Request: Reproduce the text of every record below word for word, leaving out the pictures.

### Data shown ###

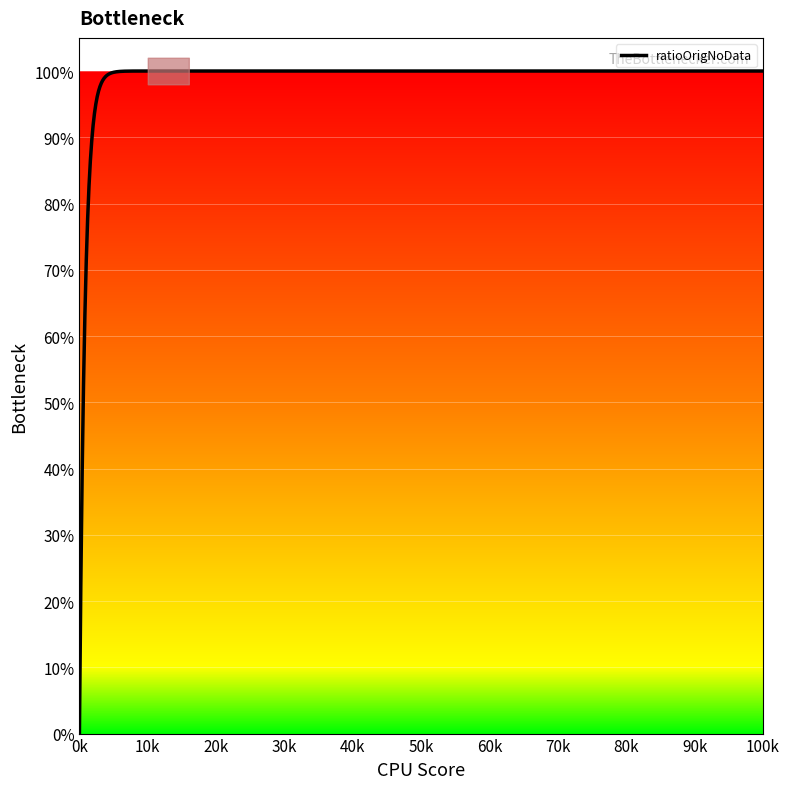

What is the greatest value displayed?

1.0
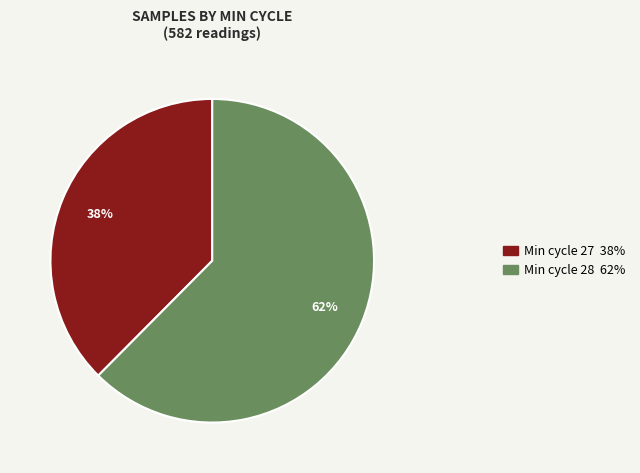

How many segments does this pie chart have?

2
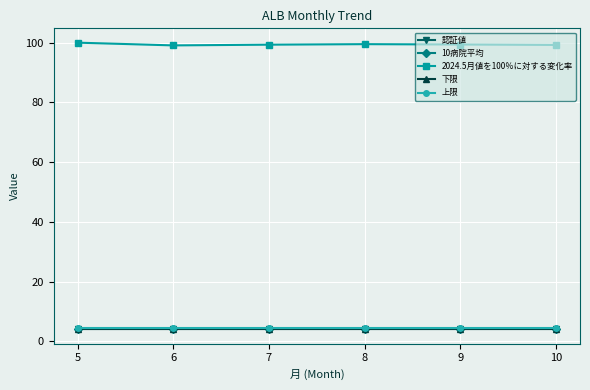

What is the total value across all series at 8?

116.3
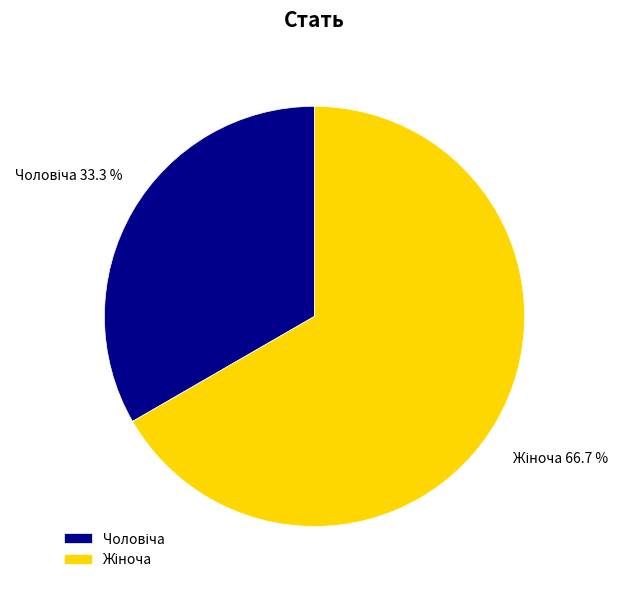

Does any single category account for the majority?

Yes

###

Task result:
What is the greatest value displayed?

1.0

How many segments does this pie chart have?

2

What is the total value across all series at 8?

116.3

Does any single category account for the majority?

Yes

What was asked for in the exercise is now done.